__What you should do__. Copy every line of the records below word for word, leaving out the pictures.

__Supplied entries__.
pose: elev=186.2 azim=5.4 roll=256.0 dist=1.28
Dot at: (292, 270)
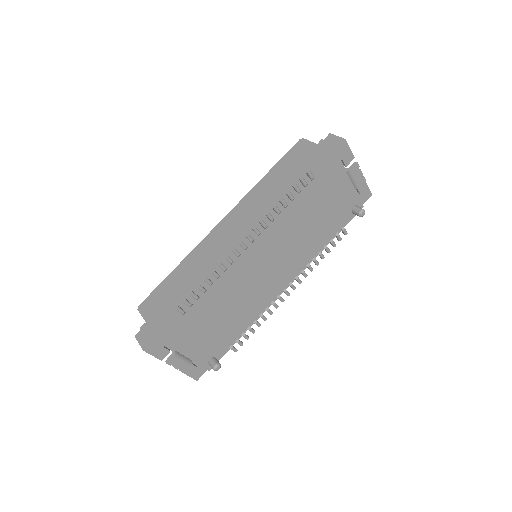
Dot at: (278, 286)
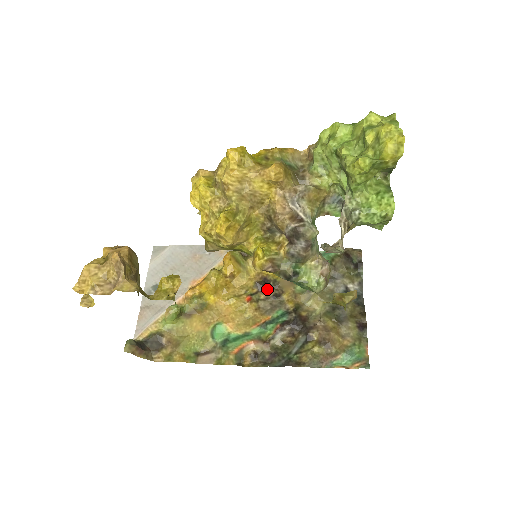
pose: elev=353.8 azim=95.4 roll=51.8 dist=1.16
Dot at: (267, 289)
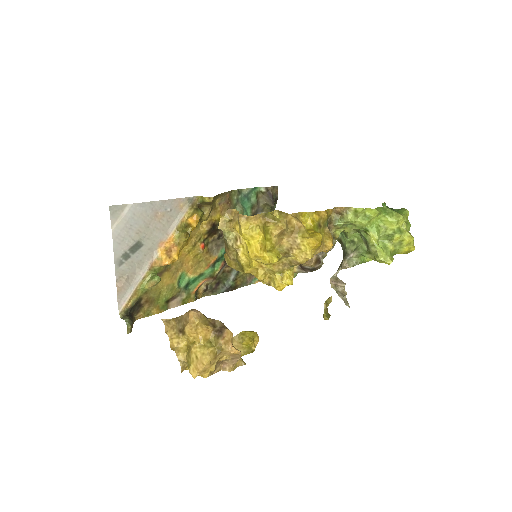
Dot at: (215, 233)
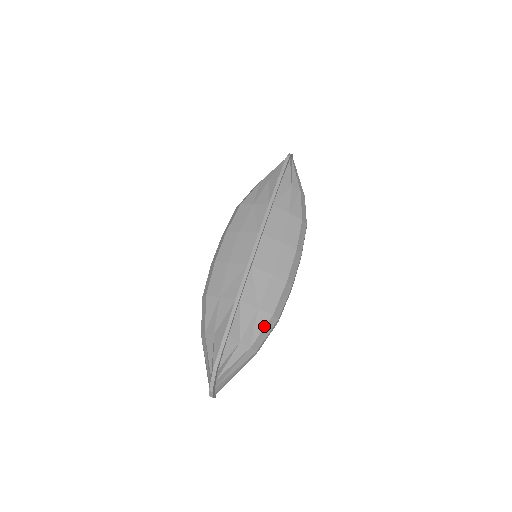
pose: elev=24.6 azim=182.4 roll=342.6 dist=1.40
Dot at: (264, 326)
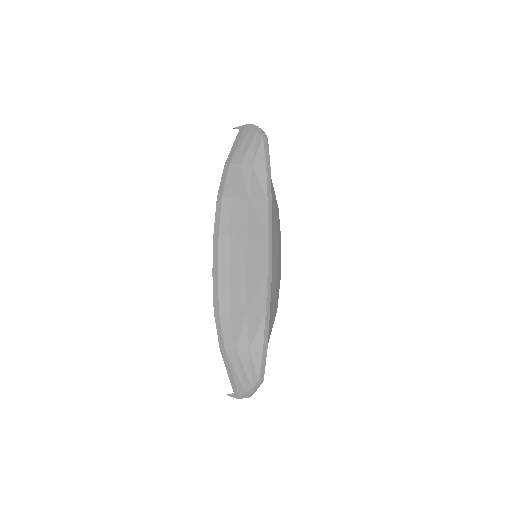
Dot at: (273, 323)
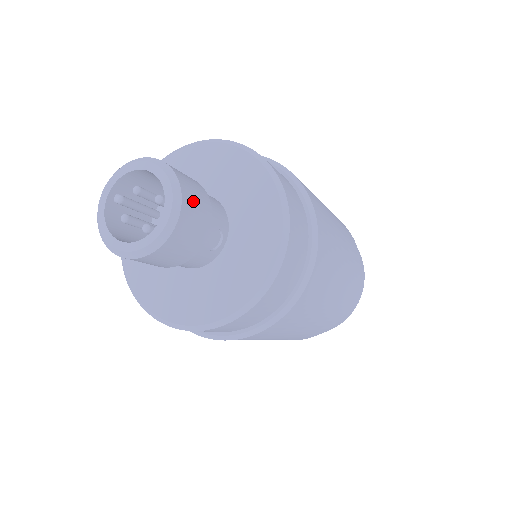
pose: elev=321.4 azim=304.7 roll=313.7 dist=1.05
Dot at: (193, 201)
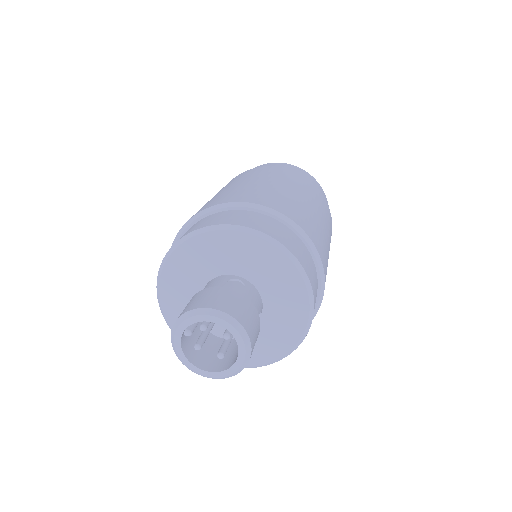
Dot at: (253, 331)
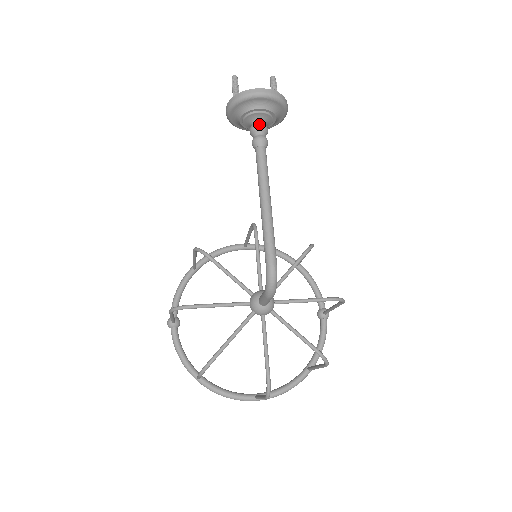
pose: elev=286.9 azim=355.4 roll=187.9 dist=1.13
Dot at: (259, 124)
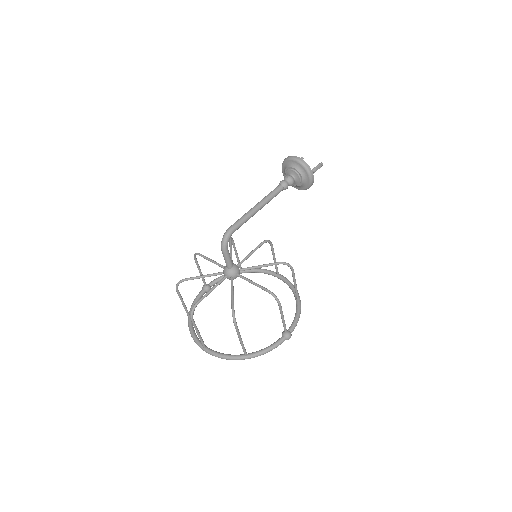
Dot at: (288, 175)
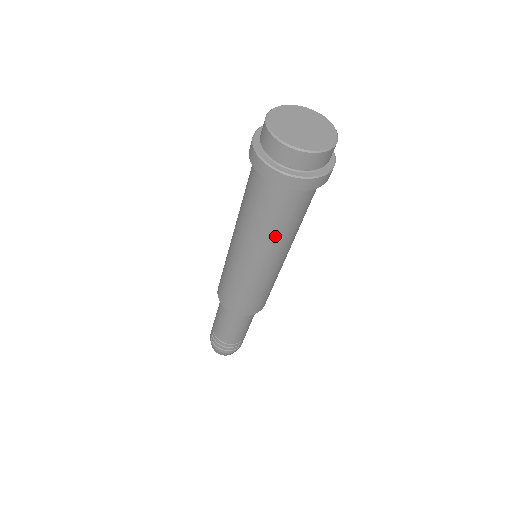
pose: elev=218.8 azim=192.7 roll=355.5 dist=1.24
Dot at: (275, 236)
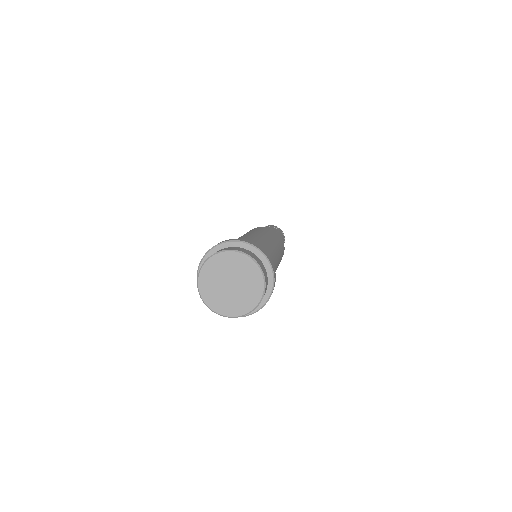
Dot at: occluded
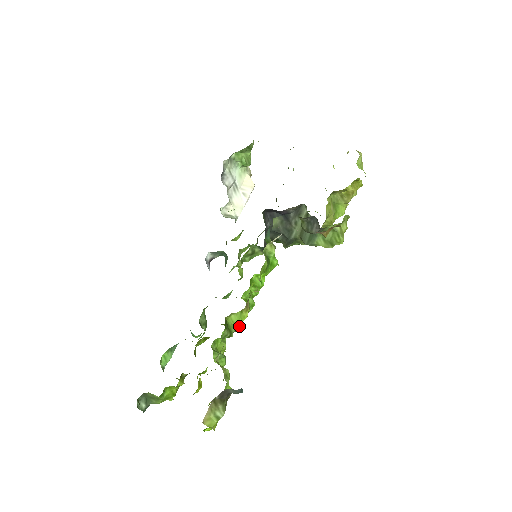
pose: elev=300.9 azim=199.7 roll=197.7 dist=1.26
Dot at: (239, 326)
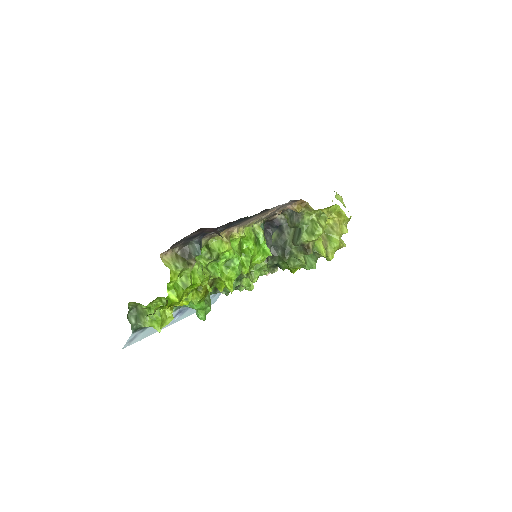
Dot at: (230, 285)
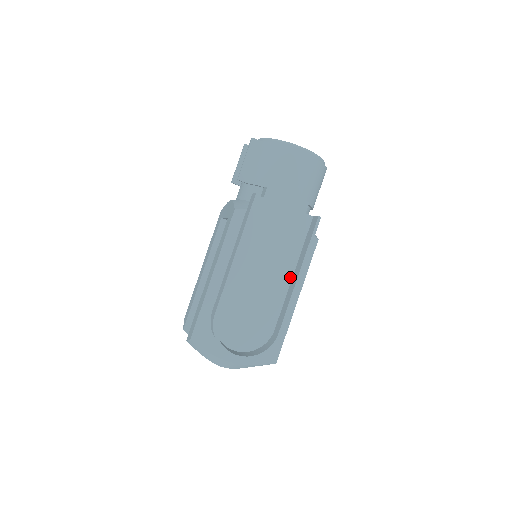
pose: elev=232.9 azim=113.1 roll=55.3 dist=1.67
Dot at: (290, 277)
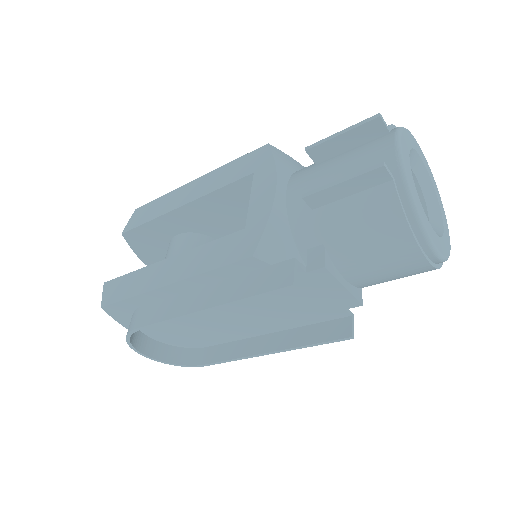
Dot at: (264, 332)
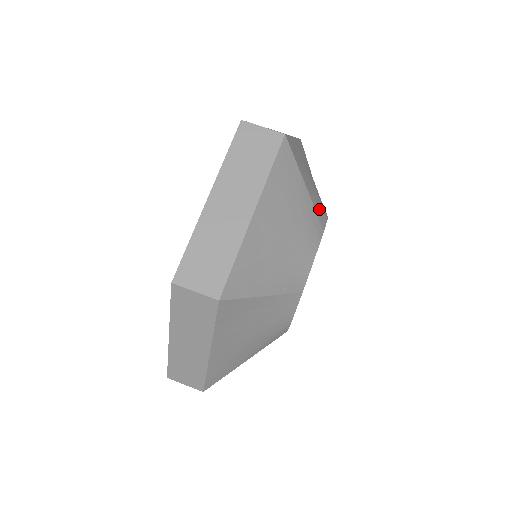
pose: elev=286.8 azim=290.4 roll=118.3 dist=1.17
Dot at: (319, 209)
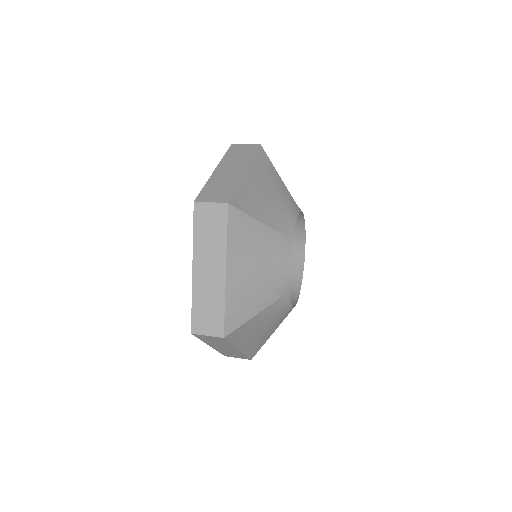
Dot at: occluded
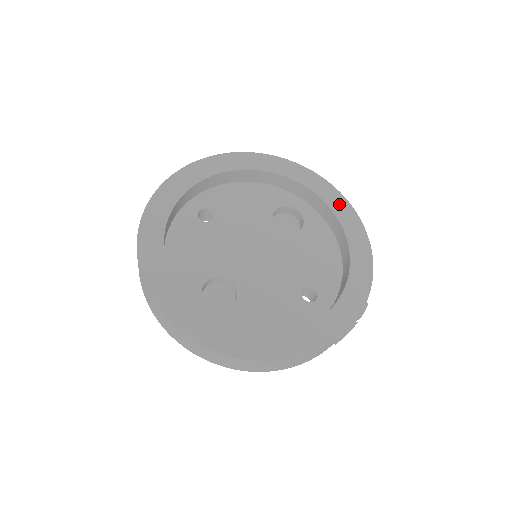
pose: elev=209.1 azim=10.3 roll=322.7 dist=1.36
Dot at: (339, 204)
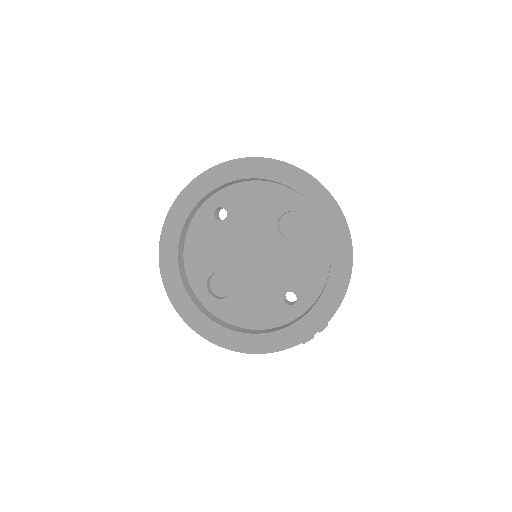
Dot at: (336, 225)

__Solved problem__.
pose: elev=186.2 azim=5.4 roll=256.0 dist=1.28
Dot at: (292, 270)
Dot at: (278, 286)
pose: elev=353.8 azim=95.4 roll=51.8 dist=1.16
Dot at: (267, 289)
Dot at: (215, 233)
pose: elev=24.6 azim=182.4 roll=342.6 dist=1.40
Dot at: (264, 326)
Dot at: (273, 323)
pose: elev=321.4 azim=304.7 roll=313.7 dist=1.05
Dot at: (193, 201)
Dot at: (253, 331)
pose: elev=286.9 azim=355.4 roll=187.9 dist=1.13
Dot at: (259, 124)
Dot at: (288, 175)
pose: elev=218.8 azim=192.7 roll=355.5 dist=1.24
Dot at: (275, 236)
Dot at: occluded
pose: elev=300.9 azim=199.7 roll=197.7 dist=1.26
Dot at: (239, 326)
Dot at: (230, 285)
pose: elev=232.9 azim=113.1 roll=55.3 dist=1.67
Dot at: (290, 277)
Dot at: (264, 332)
pose: elev=286.8 azim=290.4 roll=118.3 dist=1.17
Dot at: (319, 209)
Dot at: occluded
pose: elev=209.1 azim=10.3 roll=322.7 dist=1.36
Dot at: (339, 204)
Dot at: (336, 225)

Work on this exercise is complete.